Zugegebenermaßen wird bei einem Missbrauch ein Autoritätsverhältnis ausgenutzt. Aber das bedeutet selbstverständlich noch nicht, dass Autorität grundsätzlich schlecht ist. Wenn man bedenkt, dass die meisten Missbräuche im Umfeld der Familie geschehen, müsste man mit derselben verdrehten Logik grundsätzlich das Autoritätsgefälle zwischen Erwachsenen und Kindern für schlecht erklären. Das entspricht dem Denkmodell der 68er-Generation, wurde in den letzten 50 Jahren zu Genüge ausprobiert und ist grauenhaft gescheitert.
Aber nicht nur im kirchlichen Amt wird eine Ursache für die Missbräuche erblickt, sondern auch im Kleriker-Zölibat. Dieser wird als geradezu leibfeindliche Lebensform betrachtet, welche durch die Zurückdrängung des Geschlechtstriebs dazu führe, dass der Trieb immer stärker werde und schließlich zu übergriffigen Handlungen treibe. Eine solche Argumentation ist natürlich willkommen, weil man die Forderung der Reformatoren und ihrer Epigonen nach Abschaffung des Priesterzölibats nun „wissenschaftlich begründet“ wieder stellen kann.

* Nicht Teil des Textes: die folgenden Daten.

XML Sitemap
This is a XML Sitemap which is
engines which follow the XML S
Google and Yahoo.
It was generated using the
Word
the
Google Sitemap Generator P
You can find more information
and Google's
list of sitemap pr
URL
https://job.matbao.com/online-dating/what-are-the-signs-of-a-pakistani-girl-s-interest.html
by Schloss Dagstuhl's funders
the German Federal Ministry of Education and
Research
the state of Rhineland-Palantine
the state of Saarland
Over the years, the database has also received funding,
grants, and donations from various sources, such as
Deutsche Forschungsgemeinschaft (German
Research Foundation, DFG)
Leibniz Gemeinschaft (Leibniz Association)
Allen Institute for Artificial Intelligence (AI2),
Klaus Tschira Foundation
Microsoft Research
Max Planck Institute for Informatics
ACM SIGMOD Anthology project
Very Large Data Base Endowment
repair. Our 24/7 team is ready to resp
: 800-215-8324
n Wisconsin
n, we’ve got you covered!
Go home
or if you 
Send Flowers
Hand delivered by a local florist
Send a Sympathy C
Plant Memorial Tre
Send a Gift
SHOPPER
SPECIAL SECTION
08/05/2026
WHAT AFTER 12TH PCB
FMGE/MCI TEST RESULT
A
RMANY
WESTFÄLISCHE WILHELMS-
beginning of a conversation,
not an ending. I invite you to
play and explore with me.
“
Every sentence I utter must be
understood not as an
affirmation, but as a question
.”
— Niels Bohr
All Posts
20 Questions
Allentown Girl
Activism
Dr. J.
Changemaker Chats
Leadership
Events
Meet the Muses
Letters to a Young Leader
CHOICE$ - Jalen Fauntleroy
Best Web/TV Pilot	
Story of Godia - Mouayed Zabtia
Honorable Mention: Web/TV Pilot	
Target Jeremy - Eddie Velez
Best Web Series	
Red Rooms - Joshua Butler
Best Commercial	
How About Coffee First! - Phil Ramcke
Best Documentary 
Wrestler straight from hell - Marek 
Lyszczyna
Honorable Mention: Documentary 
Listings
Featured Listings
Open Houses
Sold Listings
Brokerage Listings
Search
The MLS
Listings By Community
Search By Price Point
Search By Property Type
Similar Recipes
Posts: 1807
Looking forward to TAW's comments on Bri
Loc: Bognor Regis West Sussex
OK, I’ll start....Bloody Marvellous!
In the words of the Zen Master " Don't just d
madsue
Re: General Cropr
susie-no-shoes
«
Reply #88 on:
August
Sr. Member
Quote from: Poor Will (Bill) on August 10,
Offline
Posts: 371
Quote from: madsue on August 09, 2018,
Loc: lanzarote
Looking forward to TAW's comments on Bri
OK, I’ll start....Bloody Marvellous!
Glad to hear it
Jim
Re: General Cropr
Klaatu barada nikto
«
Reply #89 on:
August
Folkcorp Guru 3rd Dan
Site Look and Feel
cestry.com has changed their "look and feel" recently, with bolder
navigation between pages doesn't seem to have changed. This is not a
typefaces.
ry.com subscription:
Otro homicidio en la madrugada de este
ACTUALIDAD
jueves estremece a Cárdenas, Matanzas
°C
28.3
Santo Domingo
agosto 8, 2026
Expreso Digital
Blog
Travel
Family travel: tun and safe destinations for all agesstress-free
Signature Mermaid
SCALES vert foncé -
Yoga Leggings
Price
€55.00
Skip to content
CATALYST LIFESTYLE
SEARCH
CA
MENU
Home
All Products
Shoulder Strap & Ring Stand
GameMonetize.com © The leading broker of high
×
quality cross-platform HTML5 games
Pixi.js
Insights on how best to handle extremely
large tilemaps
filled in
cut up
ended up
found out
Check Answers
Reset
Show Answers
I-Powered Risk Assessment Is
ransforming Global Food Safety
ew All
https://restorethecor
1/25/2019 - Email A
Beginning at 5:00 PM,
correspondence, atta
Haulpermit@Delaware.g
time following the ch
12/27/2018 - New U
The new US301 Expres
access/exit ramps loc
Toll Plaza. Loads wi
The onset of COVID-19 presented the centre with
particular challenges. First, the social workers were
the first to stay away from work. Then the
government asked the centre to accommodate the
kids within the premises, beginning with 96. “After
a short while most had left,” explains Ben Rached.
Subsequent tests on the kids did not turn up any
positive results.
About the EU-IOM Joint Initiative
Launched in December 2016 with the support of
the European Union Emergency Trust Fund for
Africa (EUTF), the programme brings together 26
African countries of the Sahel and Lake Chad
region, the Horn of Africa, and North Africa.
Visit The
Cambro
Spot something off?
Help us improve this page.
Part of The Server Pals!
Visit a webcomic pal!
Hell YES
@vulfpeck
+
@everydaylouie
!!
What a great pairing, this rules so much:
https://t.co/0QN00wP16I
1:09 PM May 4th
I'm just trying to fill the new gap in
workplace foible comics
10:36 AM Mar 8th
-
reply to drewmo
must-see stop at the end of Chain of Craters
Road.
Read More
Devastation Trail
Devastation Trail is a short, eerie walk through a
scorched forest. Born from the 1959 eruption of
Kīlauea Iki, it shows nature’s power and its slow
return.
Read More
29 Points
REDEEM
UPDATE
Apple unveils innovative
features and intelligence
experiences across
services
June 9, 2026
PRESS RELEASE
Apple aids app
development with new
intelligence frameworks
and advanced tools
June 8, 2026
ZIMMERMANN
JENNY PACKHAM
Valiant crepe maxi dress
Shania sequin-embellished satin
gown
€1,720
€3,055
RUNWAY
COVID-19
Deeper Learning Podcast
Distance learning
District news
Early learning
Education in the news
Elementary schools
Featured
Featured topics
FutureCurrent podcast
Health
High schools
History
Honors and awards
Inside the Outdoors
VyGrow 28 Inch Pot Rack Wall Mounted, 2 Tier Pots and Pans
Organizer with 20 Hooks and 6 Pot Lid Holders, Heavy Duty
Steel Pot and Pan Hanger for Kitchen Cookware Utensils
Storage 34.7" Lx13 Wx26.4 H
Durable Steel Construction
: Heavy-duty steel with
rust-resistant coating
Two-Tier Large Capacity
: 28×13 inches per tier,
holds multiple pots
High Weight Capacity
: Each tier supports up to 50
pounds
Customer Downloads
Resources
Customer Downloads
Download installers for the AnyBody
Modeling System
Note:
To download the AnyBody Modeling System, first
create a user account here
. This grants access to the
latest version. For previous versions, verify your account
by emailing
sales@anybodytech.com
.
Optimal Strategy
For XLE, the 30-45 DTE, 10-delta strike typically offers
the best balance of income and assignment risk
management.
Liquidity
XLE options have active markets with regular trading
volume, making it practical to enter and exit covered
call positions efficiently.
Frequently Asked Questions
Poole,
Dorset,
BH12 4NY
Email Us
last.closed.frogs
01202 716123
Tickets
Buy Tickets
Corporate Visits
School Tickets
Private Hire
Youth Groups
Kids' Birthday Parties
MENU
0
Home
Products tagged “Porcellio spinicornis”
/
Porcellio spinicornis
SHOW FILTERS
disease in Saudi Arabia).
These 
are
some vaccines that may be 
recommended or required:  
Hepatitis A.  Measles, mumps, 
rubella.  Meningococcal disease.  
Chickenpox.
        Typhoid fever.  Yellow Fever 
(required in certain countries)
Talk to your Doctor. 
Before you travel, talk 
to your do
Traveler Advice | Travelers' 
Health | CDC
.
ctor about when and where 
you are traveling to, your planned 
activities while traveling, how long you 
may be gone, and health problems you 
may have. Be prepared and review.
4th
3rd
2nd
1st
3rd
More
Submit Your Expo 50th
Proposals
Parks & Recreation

Aber auch bei diesem Gedankengang bleibt der gesunde Menschenverstand auf der Strecke. Wenn ein Autofahrer durch eine Fußgängerzone rast und dabei Menschen tötet, würde es niemandem einfallen, ihn ernst zu nehmen, wenn er als Ausrede vorbringen würde, die vielen Geschwindigkeitsbegrenzungen hätten ihn zu sehr eingeengt, sein Bedürfnis nach hoher Geschwindigkeit habe sich dadurch so angestaut, dass er sich schließlich einfach nicht mehr beherrschen konnte. Aber wenn es um den Zölibat und die Missbräuche geht, ist man bereit, ähnlich inkohärent zu argumentieren.
Dass der Geschlechtstrieb durchaus beherrscht werden kann, zeigt nicht nur das Leben von vielen Heiligen, die ein jungfräuliches Leben geführt haben. Diese Beispiele zeigen aber auch, dass ein solches Leben nur möglich ist durch eine innige Gottverbundenheit, als ein Leben des Gebets und der Hingabe.
Wenn für jemanden der Zölibat nichts anderes ist als ein Heiratsverbot, wird er zur unerträglichen Last. Wenn er aber eine Lebensform ist, die sich ganz Christus angleicht und Gott mit der ausschließlichen und innigen Liebe hingibt, die Er verdient – dann ist der Zölibat etwas sehr Erfüllendes und Beglückendes.
Es ist lobenswert, dass die Bischöfe möglichst verlässlich zukünftige Missbrauchsfälle verhindern wollen. Viel zielführender als der Synodale Weg, bei dem grundlegende Punkte der kirchlichen Lehre und Moral in Frage gestellt werden, wäre es, die folgenden Punkte umzusetzen:
- Die Priester ihre Identität finden zu lassen, indem man, der Lehre der Hl. Schrift gemäß, das Priestertum als Anteilnahme am Priestertum Christi erkennt.
- Die Priesteramtskandidaten in erster Linie zu einem Leben des Gebets und der Hingabe heranführen. Sie verstehen lassen, dass Gott mit einer ausschließlichen Liebe geliebt zu werden verdient und dass in dieser Tatsache die eigentliche Begründung des Zölibats liegt.
- Nur Kandidaten zu den Weihen zulassen, welche den Primat der Innerlichkeit vor dem Apostolat verstanden haben. Christus im allerheiligsten Altarssakrament muss die Quelle der Spiritualität sein.
- Aufhören, sich über die traditionelle Moraltheologie lustig zu machen, die schon bewusst zugelassene oder gewollte Vorstellungen und Begierden gegen die Keuschheit als schwere Sünde bezeichnet. Wenn ein Priester schon im Bereich seiner Gedanken und Vorstellungen für moralische „Hygiene“ sorgt, kann er sicher sein, nie in Gefahr zu kommen, sich irgendwelche Übergriffe zu erlauben.